### Excerpted text
I purchased a home in Parkmont of Fremont (I wish I knew about
http://www.tricityhome.com CA back in 99. It was built in 1978, so if you are like me and purchased a home built back then or even one built in the eighties, you may have those closet doors with the off white panels. These are the ones that look like fake wood grained contact paper over a wood panel framed in gold metal trim. My wife and I gave our bedroom a face lift recently that included re facing closet doors.
We got a whole new look re facing closet doors that we are very pleased with. Basically, we wallpapered the panels. But, in re facing the closet doors, there was more to it than that. First, we had to remove the panels from the guides by lifting up and pulling the bottom out of the tracks. Second, using a electric drill in reverse, I removed all the screws holding the panels in place being careful to place all the screws in one bin. In our case it was an old hat. Then using a hammer and a piece of soft wood, I tapped all the gold metal frames off of the panel. Since the closest doors take up practically the whole length of the wall, they are quite long and somewhat difficult to move around in the bedroom. The ceiling fan got whacked once or twice before I developed a technique that required both a certain movement together with an awareness of space--almost a zen thing. While removing the frames, it may be important to number the parts as you remove them to ensure proper replacement to the right panelswhen re facing the closet doors. I did mine by writing a-1 on the top frame as well as the panel, and then I wrote a-2 on the first side frame, a-3 on the bottom and a-4 for the last or left side. The next door would be the "b" series and so on. When you get to the rollers, be sure to observe how the went in. Some have different mechanisms and require an adjustment or two.
Once all removed and dismantled and organized in re facing the closet doors, it was time to get the supplies in re facing the closet doors. Here is what we used:
3 rolls of desired wall covering (we used a faux grass burlap texture with greens and browns in it. Our closet doors measured about 133 sq ft--get some extra) See image above.
1 box of wallpaper paste (even if you have self-pasting wall covering) I used Golden Harvet because it was inexpensive. Image below.

### Parts of the exercise
1 - Please write out the part of the closet door article that opens with the words containing "Once all removed" and closes with "inexpensive. Image below.".
2 - According to the closet door article, roughly how many square feet did the closet doors measure?
The items after this point come from a different source.

### Raw records
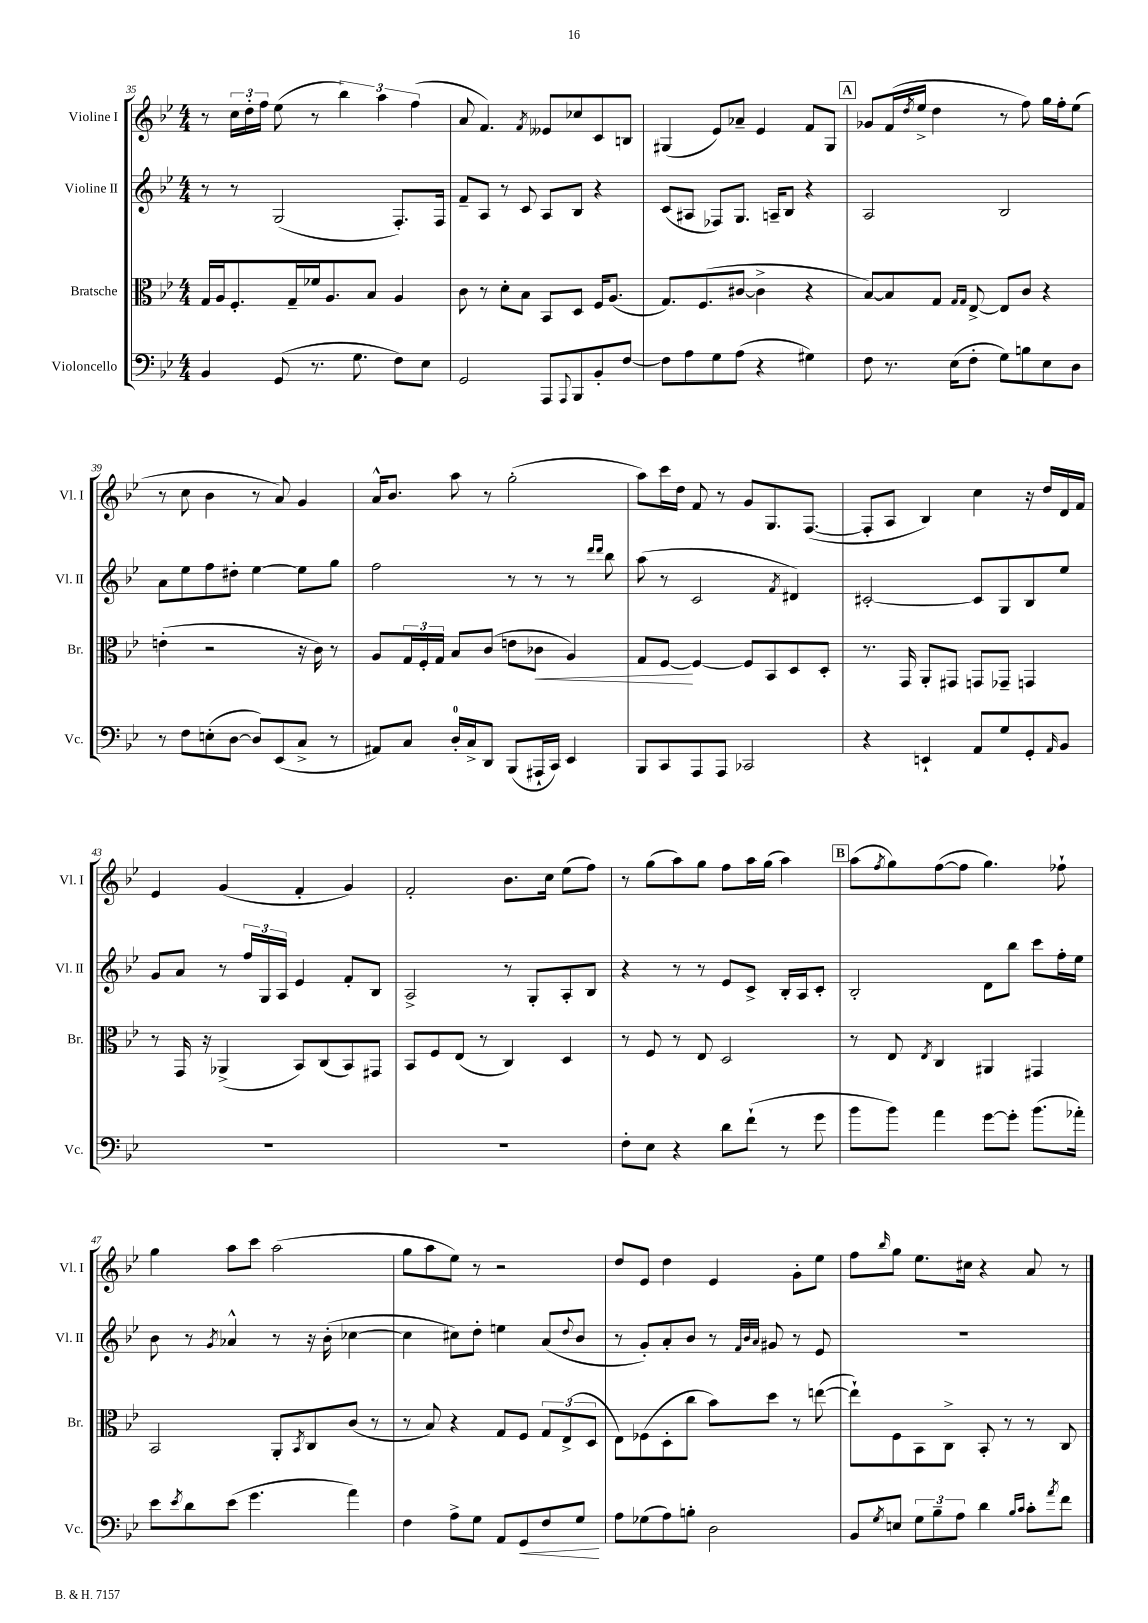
<<
\new StaffGroup <<
\new Staff = "s0" \with { instrumentName = "Violine I" shortInstrumentName = "Vl. I" } {
    \clef treble \key bes \major \numericTimeSignature \time 4/4
    r8 \tuplet 3/2 { c''16 d''16-. f''16 } ees''8( r8 \tuplet 3/2 { bes''4) a''4 f''4( } |
    a'8 f'4.) \acciaccatura { f'8 } eeses'8 ces''8 c'8 b8 |
    gis4( ees'8) aes'8-- ees'4 f'8 gis8 |
    \mark \markup { \box "A" } ges'8 f'16( \acciaccatura { d''8 } ees''16-> d''4 r8 f''8) g''16 f''16-. ees''8( |
    r8 c''8 bes'4 r8 a'8) g'4 |
    a'16-^ bes'8. a''8 r8 g''2-.( |
    a''8) c'''16 d''16 f'8 r8 g'8 g8. f8.~( |
    f8-. a8 bes4) c''4 r16 d''16 d'16 f'16 |
    ees'4 g'4( f'4-. g'4) |
    f'2-. bes'8. c''16 ees''8( f''8) |
    r8 g''8( a''8) g''8 f''8 a''16 g''16( a''4) |
    \mark \markup { \box "B" } a''8( \acciaccatura { f''8 } g''8) f''8~( f''8 g''4.) fes''8-! |
    g''4 a''8 c'''8 a''2( |
    g''8 a''8 ees''8) r8 r2 |
    d''8 ees'8 d''4 ees'4 g'8-. ees''8 |
    f''8 \grace { bes''16 } g''8 ees''8. cis''16 r4 a'8 r8 \bar "|." |
}
\new Staff = "s1" \with { instrumentName = "Violine II" shortInstrumentName = "Vl. II" } {
    \clef treble \key bes \major \numericTimeSignature \time 4/4
    r8 r8 g2( f8.-.) f16 |
    f'8-- a8 r8 c'8 a8 bes8 r4 |
    c'8( ais8 fes8) g8. a16-- bes8 r4 |
    \mark \markup { \box "A" } a2 bes2 |
    a'8 ees''8 f''8 dis''8-. ees''4~ ees''8 g''8 |
    f''2 r8 r8 r8 \grace { d'''16 d'''16 } bes''8 |
    a''8( r8 c'2 \acciaccatura { f'8 } dis'4) |
    cis'2~-. cis'8 g8 bes8 ees''8 |
    g'8 a'8 r8 \tuplet 3/2 { f''16 g16 a16 } ees'4 f'8-. bes8 |
    a2-> r8 g8-. a8-. bes8 |
    r4 r8 r8 ees'8 c'8-> bes16-. a16 c'8-. |
    \mark \markup { \box "B" } bes2-. d'8 bes''8 c'''8 f''16-. ees''16 |
    bes'8 r8 \acciaccatura { g'8 } aes'4-^ r8 r16 bes'16-.( ces''4~ |
    ces''4 cis''8) d''8-. e''4 a'8( \appoggiatura { d''8 } bes'8 |
    r8 g'8-.) a'8-. bes'8 r8 \grace { f'32 bes'32 a'32 } gis'8 r8 ees'8 |
    R1 \bar "|." |
}
\new Staff = "s2" \with { instrumentName = "Bratsche" shortInstrumentName = "Br." } {
    \clef alto \key bes \major \numericTimeSignature \time 4/4
    g16 a16 f8.-. g16-- fes'16 a8. bes8 a4 |
    c'8 r8 d'8-. bes8 bes,8 d8 f16 a8.( |
    g8.) f8.( cis'8~ cis'4-> r4 |
    \mark \markup { \box "A" } bes8~) bes8 g8 \grace { g16 g16 } ees8~-> ees8 c'8 r4 |
    e'4-.( r2 r16 c'16) r8 |
    a8 \tuplet 3/2 { g16 f16-. g16 } bes8 c'8( e'8 ces'8\< a4) |
    g8 f8~\! f4~ f8 bes,8 d8 d8-. |
    r8. g,16 a,8-. gis,8 g,8 ges,8-- g,4 |
    r8 g,16 r16 aes,4->( bes,8) c8( bes,8) gis,8 |
    bes,8 f8 ees8( r8 c4) d4 |
    r8 f8 r8 ees8 d2 |
    \mark \markup { \box "B" } r8 ees8 \acciaccatura { ees8 } c4 ais,4 gis,4 |
    bes,2 a,8-. \acciaccatura { bes,8 } c8 c'8( r8 |
    r8 bes8) r4 g8 f8 \tuplet 3/2 { g8 ees8->( d8 } |
    ees8) fes8( d8-. c''8 bes'8) d''8 r8 e''8~( |
    e''8-!) f8 bes,8 c8-> bes,8-. r8 r8 c8 \bar "|." |
}
\new Staff = "s3" \with { instrumentName = "Violoncello" shortInstrumentName = "Vc." } {
    \clef bass \key bes \major \numericTimeSignature \time 4/4
    bes,4 g,8( r8. g8. f8) ees8 |
    g,2 a,,8 \appoggiatura { a,,8 } bes,,8 bes,8-. f8~ |
    f8 a8 g8 a8( r4 gis4) |
    \mark \markup { \box "A" } f8 r8. ees16( f8-. g8) b8 ees8 d8 |
    r8 f8 e8-.( d8~ d8) ees,8( c8-> r8 |
    ais,8) c8 d16-0-. c16-> d,8 bes,,8( ais,,16-! c,16) ees,4 |
    bes,,8 c,8 a,,8 a,,8 ces,2 |
    r4 e,4-! a,8 g8 g,8-. \grace { a,16 } bes,8 |
    R1 |
    R1 |
    f8-. ees8 r4 d'8 f'8-!( r8 g'8 |
    \mark \markup { \box "B" } bes'8 bes'8) a'4 g'8~ g'8-. bes'8.( aes'16-.) |
    ees'8 \acciaccatura { ees'8 } d'8 ees'8( g'4. a'4) |
    f4 a8-> g8 a,8 g,8\< f8 g8\! |
    a8 ges8( a8) b8-. d2 |
    bes,8 \acciaccatura { g8 } e8 \tuplet 3/2 { g8 bes8-- a8 } d'4 \grace { bes16 c'16 } c'8-. \acciaccatura { a'8 } f'8 \bar "|." |
}
>>
>>
\layout { \context { \Score currentBarNumber = #35 } }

### Full answers
1 -
Once all removed and dismantled and organized in re facing the closet doors, it was time to get the supplies in re facing the closet doors. Here is what we used:
3 rolls of desired wall covering (we used a faux grass burlap texture with greens and browns in it. Our closet doors measured about 133 sq ft--get some extra) See image above.
1 box of wallpaper paste (even if you have self-pasting wall covering) I used Golden Harvet because it was inexpensive. Image below.

2 - About 133 square feet.